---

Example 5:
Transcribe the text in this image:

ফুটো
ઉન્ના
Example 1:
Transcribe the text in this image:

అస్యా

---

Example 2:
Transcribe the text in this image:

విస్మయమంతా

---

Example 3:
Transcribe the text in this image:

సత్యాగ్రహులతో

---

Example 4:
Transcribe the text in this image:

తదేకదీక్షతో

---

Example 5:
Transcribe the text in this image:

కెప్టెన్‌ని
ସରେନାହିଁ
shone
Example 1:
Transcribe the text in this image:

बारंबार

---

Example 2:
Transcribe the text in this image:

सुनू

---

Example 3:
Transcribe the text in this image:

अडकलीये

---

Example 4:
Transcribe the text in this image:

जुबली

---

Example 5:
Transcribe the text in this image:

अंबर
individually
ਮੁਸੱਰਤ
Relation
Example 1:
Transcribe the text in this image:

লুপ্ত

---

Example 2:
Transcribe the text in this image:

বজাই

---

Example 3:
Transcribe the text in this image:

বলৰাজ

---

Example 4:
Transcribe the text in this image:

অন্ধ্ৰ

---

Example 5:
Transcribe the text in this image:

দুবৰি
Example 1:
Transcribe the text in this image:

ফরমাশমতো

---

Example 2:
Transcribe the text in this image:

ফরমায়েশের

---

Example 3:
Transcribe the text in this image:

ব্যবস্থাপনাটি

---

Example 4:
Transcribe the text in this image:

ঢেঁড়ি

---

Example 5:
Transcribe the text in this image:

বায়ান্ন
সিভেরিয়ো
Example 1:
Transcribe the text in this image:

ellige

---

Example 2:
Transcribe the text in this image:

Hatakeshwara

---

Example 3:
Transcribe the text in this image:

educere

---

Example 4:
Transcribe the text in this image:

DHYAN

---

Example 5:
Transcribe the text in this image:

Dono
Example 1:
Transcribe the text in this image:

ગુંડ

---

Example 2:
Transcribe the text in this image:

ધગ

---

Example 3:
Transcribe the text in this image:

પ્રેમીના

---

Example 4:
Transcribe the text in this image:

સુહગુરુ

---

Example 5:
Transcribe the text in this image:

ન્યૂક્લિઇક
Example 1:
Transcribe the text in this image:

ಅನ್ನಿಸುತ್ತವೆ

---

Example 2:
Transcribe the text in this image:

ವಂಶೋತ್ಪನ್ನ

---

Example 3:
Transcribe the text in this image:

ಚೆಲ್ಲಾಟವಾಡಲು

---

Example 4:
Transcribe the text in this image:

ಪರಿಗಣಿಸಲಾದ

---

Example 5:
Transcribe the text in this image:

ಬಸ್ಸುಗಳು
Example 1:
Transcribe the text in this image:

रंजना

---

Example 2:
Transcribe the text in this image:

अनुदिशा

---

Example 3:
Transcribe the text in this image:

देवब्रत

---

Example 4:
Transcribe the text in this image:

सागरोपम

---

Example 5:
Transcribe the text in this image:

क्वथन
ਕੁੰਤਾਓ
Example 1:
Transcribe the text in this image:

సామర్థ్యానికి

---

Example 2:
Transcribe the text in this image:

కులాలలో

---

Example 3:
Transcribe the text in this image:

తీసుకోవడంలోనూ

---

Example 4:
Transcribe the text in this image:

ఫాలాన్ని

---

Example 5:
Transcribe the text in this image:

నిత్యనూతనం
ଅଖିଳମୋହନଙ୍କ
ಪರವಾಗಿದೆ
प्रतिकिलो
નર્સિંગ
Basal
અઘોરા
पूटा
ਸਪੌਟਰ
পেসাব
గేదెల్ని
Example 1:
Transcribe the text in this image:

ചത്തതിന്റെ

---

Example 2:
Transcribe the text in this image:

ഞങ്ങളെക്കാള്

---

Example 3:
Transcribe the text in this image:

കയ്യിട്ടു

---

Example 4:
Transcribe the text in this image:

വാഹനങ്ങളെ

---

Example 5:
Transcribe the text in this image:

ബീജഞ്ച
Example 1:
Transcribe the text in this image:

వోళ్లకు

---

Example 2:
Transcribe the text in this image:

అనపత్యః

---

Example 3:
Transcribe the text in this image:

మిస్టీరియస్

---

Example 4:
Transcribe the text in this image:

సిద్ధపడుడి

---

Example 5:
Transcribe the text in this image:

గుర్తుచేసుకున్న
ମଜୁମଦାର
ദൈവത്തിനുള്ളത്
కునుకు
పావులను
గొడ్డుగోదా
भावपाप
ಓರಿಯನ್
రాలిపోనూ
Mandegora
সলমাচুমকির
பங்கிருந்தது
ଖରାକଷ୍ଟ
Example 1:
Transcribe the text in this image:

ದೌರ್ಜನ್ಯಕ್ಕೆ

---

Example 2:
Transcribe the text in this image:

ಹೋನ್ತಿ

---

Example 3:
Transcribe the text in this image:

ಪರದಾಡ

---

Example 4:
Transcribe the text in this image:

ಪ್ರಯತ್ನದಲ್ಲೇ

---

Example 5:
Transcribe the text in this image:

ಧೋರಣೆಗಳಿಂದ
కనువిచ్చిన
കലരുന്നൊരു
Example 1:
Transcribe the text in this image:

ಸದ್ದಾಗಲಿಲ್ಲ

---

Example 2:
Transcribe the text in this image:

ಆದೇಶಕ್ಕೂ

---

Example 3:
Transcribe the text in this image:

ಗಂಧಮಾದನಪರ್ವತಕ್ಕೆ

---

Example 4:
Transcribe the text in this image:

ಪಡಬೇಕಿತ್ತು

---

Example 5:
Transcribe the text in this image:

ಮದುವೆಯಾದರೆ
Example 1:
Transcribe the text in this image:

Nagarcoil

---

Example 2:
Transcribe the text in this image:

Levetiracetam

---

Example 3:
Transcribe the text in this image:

- - -

● What is expected: Update the records above by putting "Copy out" in place of every "Transcribe" and keeping everything else the same.

● Answer to the exercise:
---

Example 5:
Copy out the text in this image:

ফুটো
ઉન્ના
Example 1:
Copy out the text in this image:

అస్యా

---

Example 2:
Copy out the text in this image:

విస్మయమంతా

---

Example 3:
Copy out the text in this image:

సత్యాగ్రహులతో

---

Example 4:
Copy out the text in this image:

తదేకదీక్షతో

---

Example 5:
Copy out the text in this image:

కెప్టెన్‌ని
ସରେନାହିଁ
shone
Example 1:
Copy out the text in this image:

बारंबार

---

Example 2:
Copy out the text in this image:

सुनू

---

Example 3:
Copy out the text in this image:

अडकलीये

---

Example 4:
Copy out the text in this image:

जुबली

---

Example 5:
Copy out the text in this image:

अंबर
individually
ਮੁਸੱਰਤ
Relation
Example 1:
Copy out the text in this image:

লুপ্ত

---

Example 2:
Copy out the text in this image:

বজাই

---

Example 3:
Copy out the text in this image:

বলৰাজ

---

Example 4:
Copy out the text in this image:

অন্ধ্ৰ

---

Example 5:
Copy out the text in this image:

দুবৰি
Example 1:
Copy out the text in this image:

ফরমাশমতো

---

Example 2:
Copy out the text in this image:

ফরমায়েশের

---

Example 3:
Copy out the text in this image:

ব্যবস্থাপনাটি

---

Example 4:
Copy out the text in this image:

ঢেঁড়ি

---

Example 5:
Copy out the text in this image:

বায়ান্ন
সিভেরিয়ো
Example 1:
Copy out the text in this image:

ellige

---

Example 2:
Copy out the text in this image:

Hatakeshwara

---

Example 3:
Copy out the text in this image:

educere

---

Example 4:
Copy out the text in this image:

DHYAN

---

Example 5:
Copy out the text in this image:

Dono
Example 1:
Copy out the text in this image:

ગુંડ

---

Example 2:
Copy out the text in this image:

ધગ

---

Example 3:
Copy out the text in this image:

પ્રેમીના

---

Example 4:
Copy out the text in this image:

સુહગુરુ

---

Example 5:
Copy out the text in this image:

ન્યૂક્લિઇક
Example 1:
Copy out the text in this image:

ಅನ್ನಿಸುತ್ತವೆ

---

Example 2:
Copy out the text in this image:

ವಂಶೋತ್ಪನ್ನ

---

Example 3:
Copy out the text in this image:

ಚೆಲ್ಲಾಟವಾಡಲು

---

Example 4:
Copy out the text in this image:

ಪರಿಗಣಿಸಲಾದ

---

Example 5:
Copy out the text in this image:

ಬಸ್ಸುಗಳು
Example 1:
Copy out the text in this image:

रंजना

---

Example 2:
Copy out the text in this image:

अनुदिशा

---

Example 3:
Copy out the text in this image:

देवब्रत

---

Example 4:
Copy out the text in this image:

सागरोपम

---

Example 5:
Copy out the text in this image:

क्वथन
ਕੁੰਤਾਓ
Example 1:
Copy out the text in this image:

సామర్థ్యానికి

---

Example 2:
Copy out the text in this image:

కులాలలో

---

Example 3:
Copy out the text in this image:

తీసుకోవడంలోనూ

---

Example 4:
Copy out the text in this image:

ఫాలాన్ని

---

Example 5:
Copy out the text in this image:

నిత్యనూతనం
ଅଖିଳମୋହନଙ୍କ
ಪರವಾಗಿದೆ
प्रतिकिलो
નર્સિંગ
Basal
અઘોરા
पूटा
ਸਪੌਟਰ
পেসাব
గేదెల్ని
Example 1:
Copy out the text in this image:

ചത്തതിന്റെ

---

Example 2:
Copy out the text in this image:

ഞങ്ങളെക്കാള്

---

Example 3:
Copy out the text in this image:

കയ്യിട്ടു

---

Example 4:
Copy out the text in this image:

വാഹനങ്ങളെ

---

Example 5:
Copy out the text in this image:

ബീജഞ്ച
Example 1:
Copy out the text in this image:

వోళ్లకు

---

Example 2:
Copy out the text in this image:

అనపత్యః

---

Example 3:
Copy out the text in this image:

మిస్టీరియస్

---

Example 4:
Copy out the text in this image:

సిద్ధపడుడి

---

Example 5:
Copy out the text in this image:

గుర్తుచేసుకున్న
ମଜୁମଦାର
ദൈവത്തിനുള്ളത്
కునుకు
పావులను
గొడ్డుగోదా
भावपाप
ಓರಿಯನ್
రాలిపోనూ
Mandegora
সলমাচুমকির
பங்கிருந்தது
ଖରାକଷ୍ଟ
Example 1:
Copy out the text in this image:

ದೌರ್ಜನ್ಯಕ್ಕೆ

---

Example 2:
Copy out the text in this image:

ಹೋನ್ತಿ

---

Example 3:
Copy out the text in this image:

ಪರದಾಡ

---

Example 4:
Copy out the text in this image:

ಪ್ರಯತ್ನದಲ್ಲೇ

---

Example 5:
Copy out the text in this image:

ಧೋರಣೆಗಳಿಂದ
కనువిచ్చిన
കലരുന്നൊരു
Example 1:
Copy out the text in this image:

ಸದ್ದಾಗಲಿಲ್ಲ

---

Example 2:
Copy out the text in this image:

ಆದೇಶಕ್ಕೂ

---

Example 3:
Copy out the text in this image:

ಗಂಧಮಾದನಪರ್ವತಕ್ಕೆ

---

Example 4:
Copy out the text in this image:

ಪಡಬೇಕಿತ್ತು

---

Example 5:
Copy out the text in this image:

ಮದುವೆಯಾದರೆ
Example 1:
Copy out the text in this image:

Nagarcoil

---

Example 2:
Copy out the text in this image:

Levetiracetam

---

Example 3:
Copy out the text in this image:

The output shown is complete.